Another cause always operating is the tendency which all action of every kind has to escape from the dominion of its first motives, and to become merely mechanical and habitual. Habit is a most precious ally of goodness, but habitual goodness tends to become involuntary and mechanical goodness, and so to cease to be goodness at all. And the more that we can, in each given case, make each individual act of godliness, whether it be in worship or in practical life, the result of a fresh approach to the one central and legitimate impulse of the Christian life, the better it will be for ourselves. All great causes, as I was saying a moment or two ago, tend to pass from the dominion of impulse into that of use and wont and mere routine, and our religion and practical godliness in daily life is apt to do that, as well as all our other actions.

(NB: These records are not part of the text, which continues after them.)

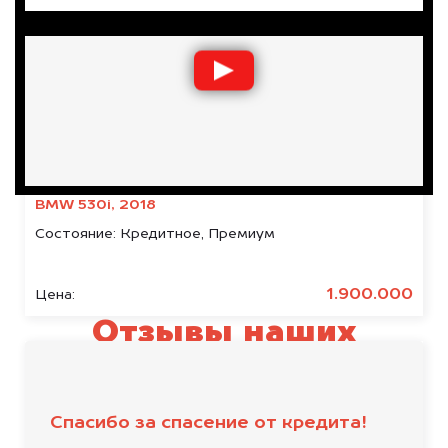
BMW 530i, 2018
Состояние:
Кредитное, Премиум
1.900.000
Цена:
Отзывы наших
клиентов
Спасибо за спасение от кредита!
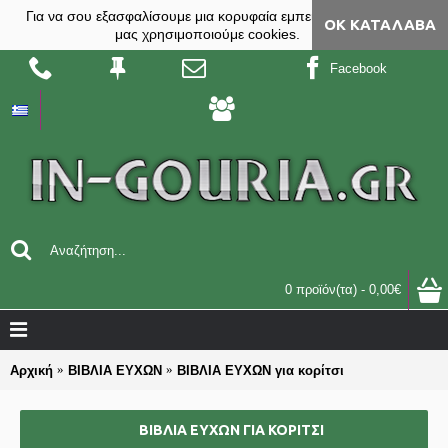
Για να σου εξασφαλίσουμε μια κορυφαία εμπειρία, στο site
ΟΚ ΚΑΤΆΛΑΒΑ
μας χρησιμοποιούμε cookies.
Facebook
0 προϊόν(τα) - 0,00€
Αρχική
ΒΙΒΛΙΑ ΕΥΧΩΝ
ΒΙΒΛΙΑ ΕΥΧΩΝ για κορίτσι
ΒΙΒΛΙΑ ΕΥΧΩΝ ΓΙΑ ΚΟΡΊΤΣΙ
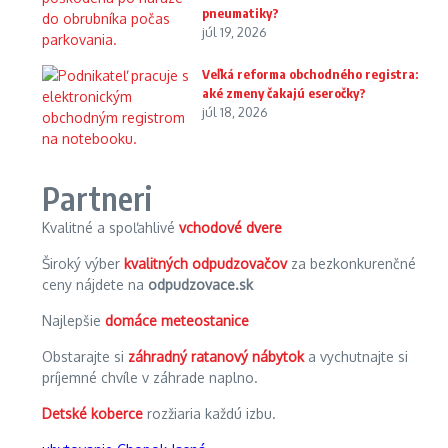
pneumatiky?
júl 19, 2026
Veľká reforma obchodného registra:
aké zmeny čakajú eseročky?
júl 18, 2026
Partneri
Kvalitné a spoľahlivé
vchodové dvere
Široký výber
kvalitných odpudzovačov
za bezkonkurenčné
ceny nájdete na
odpudzovace.sk
Najlepšie
domáce meteostanice
Obstarajte si
záhradný ratanový nábytok
a vychutnajte si
príjemné chvíle v záhrade naplno.
Detské koberce
rozžiaria každú izbu.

And then, still further, there is the constant operation of earth and sense and daily duties and pressing cares, which war against the reality and completeness of our submission to the power of godliness. Grains of sand, microscopically minute in the aggregate, bury the temples and the images of the gods in the Nile Valley. The multitude of small cares and duties which are blown upon us by every wind have the effect of withdrawing us, unless we are continually watchful, from that one foundation of all, the love of Jesus Christ felt in our daily lives. Unless we perpetually tighten our hold, it will loosen, by very weariness of the muscles. Unless the boat be firmly anchored it will be drifted down the stream. Unless we take care, our Christian life and earnestness will ooze out at our finger-tips, and we shall never know that it is gone. The world, our own weakness, our very tasks and duties, the pressure of circumstances, the sway of our senses, and the very habit of doing right--all of these may tend to make us mechanical and format participators in the religious life, and unconscious hypocrites.